Request 1 →
Answer these questions from the essay on emotional pain, one per line:
(a) For how long has the speaker kept returning to this place of pain?
(b) Whom does the speaker call this time?
(c) According to the first list of things, what will economies do?
Request 2 →
Please decide whether each statement agrees with the essay on emotional pain. Answer yes or no, and quote the words that settle it.
(a) This time the speaker chooses to face the terror alone.
(b) The friend is able to be there for the speaker.
(c) The essay says it matters whether people hurt you intentionally.
Request 3 →
Reproduce part of the essay on emotional pain word for word. Begin at the words "This time, I" and stop after "disasters, relationship stuff…)".

Passage to read →
I’m curled up on the floor. Inside I am breaking.
I feel shattered, devastated, very, very afraid and alone.
My breath is coming in gasps. Tears are running down my cheeks. I am shaking – that deep, core shaking that comes from absolute terror.
I recognize this place. I’ve been here countless times over the past 3½ years – ever since the iron-hard protective cage I’d built around myself began coming apart. Ever since I began to feel emotional pain again.
This time, I decide I don’t want to face all the terror alone. I call a friend – which is somehow nearly as painful as the pain itself. She answers and, as usual, she is able to hold me, to be there for me. And eventually, I am once again a little more connected to myself, to my internal sense of safety and love.
Knowing the answer, I ask her anyway:
Will things ever get better?
Things aren’t going to get better.
Don’t believe me? Let me show you:
First, the external stuff:
- Life will continue to throw difficult, unexpected, challenging things at you. (Illness, injury, natural disasters, relationship stuff…)
- Economies will collapse, jobs will be lost, businesses will fail, dreams will wither and die (to be very dramatic).
- Your physical body will be in pain from time to time; it will grow old and eventually quit working the way you want.
- People will let you down, break your heart, do or say things that hurt you (whether intentionally or not doesn’t matter).
Now, the more internal stuff:
- Painful patterns will continue to play themselves out. Over and over and over. Just when you think you have figured out some pattern and that you will never have to feel the pain of that particular thing again, it will again slap you in the face – just to show you that, no, you aren’t done.
- New, even more painful and deeply ingrained patterns will continue to come to the surface in the hopes that you can meet them and begin to untangle and resolve the pain they hold.
- There will always be events, situations, people, words, etc that trigger old, unresolved pain in you.
Are you convinced yet?

Provided records →
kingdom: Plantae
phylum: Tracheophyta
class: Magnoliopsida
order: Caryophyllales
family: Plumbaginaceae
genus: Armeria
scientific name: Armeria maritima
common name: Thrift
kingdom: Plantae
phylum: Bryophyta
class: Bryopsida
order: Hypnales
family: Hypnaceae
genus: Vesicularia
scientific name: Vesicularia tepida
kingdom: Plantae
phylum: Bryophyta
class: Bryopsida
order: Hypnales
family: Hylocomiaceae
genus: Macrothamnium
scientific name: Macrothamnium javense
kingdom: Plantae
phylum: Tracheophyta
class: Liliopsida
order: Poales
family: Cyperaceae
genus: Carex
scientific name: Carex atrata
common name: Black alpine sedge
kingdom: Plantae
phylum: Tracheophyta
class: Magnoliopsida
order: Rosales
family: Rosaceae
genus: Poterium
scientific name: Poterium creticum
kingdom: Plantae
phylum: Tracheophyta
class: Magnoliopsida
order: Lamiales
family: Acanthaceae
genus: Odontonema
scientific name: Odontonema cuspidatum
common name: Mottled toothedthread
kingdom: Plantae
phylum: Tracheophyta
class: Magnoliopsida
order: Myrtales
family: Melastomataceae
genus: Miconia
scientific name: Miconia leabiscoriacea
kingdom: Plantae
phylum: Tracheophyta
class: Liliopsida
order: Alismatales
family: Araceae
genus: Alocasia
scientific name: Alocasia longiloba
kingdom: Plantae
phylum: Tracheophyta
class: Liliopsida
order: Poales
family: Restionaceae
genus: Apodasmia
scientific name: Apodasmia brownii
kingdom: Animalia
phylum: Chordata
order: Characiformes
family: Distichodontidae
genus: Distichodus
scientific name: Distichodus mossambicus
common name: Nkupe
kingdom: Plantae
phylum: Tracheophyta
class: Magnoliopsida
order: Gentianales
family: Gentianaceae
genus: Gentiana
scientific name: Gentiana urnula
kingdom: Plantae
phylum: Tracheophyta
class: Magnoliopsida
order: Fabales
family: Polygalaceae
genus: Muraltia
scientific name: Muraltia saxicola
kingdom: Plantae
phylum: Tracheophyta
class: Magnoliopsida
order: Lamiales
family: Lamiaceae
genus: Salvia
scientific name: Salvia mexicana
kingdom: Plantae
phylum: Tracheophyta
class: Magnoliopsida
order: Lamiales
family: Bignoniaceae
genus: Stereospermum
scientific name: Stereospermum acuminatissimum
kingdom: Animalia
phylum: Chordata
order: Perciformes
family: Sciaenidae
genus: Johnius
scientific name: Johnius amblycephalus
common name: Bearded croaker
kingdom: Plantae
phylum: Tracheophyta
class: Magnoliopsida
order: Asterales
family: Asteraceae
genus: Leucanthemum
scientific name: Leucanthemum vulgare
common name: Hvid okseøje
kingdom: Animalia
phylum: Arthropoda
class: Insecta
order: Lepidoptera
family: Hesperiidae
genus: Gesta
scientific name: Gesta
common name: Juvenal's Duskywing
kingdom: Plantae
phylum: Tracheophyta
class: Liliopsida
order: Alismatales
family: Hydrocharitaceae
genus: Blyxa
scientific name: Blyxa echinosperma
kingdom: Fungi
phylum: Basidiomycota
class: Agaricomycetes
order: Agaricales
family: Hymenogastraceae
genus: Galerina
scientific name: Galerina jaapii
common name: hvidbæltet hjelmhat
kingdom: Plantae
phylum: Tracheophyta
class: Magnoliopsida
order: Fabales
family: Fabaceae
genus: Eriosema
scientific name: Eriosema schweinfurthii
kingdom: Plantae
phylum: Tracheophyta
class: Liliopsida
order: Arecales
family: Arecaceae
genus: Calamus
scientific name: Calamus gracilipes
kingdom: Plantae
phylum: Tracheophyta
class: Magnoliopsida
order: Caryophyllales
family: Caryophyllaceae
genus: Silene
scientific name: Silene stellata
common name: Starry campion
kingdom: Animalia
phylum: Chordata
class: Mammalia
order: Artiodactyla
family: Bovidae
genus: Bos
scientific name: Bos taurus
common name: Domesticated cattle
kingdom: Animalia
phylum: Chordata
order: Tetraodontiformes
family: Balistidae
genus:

Complete answer 1 →
(a) For the past 3½ years.
(b) A friend.
(c) They will collapse.

Complete answer 2 →
(a) No: "This time, I decide I don’t want to face all the terror alone."
(b) Yes: "she is able to hold me, to be there for me."
(c) No: "(whether intentionally or not doesn’t matter)"

Complete answer 3 →
This time, I decide I don’t want to face all the terror alone. I call a friend – which is somehow nearly as painful as the pain itself. She answers and, as usual, she is able to hold me, to be there for me. And eventually, I am once again a little more connected to myself, to my internal sense of safety and love.
Knowing the answer, I ask her anyway:
Will things ever get better?
Things aren’t going to get better.
Don’t believe me? Let me show you:
First, the external stuff:
- Life will continue to throw difficult, unexpected, challenging things at you. (Illness, injury, natural disasters, relationship stuff…)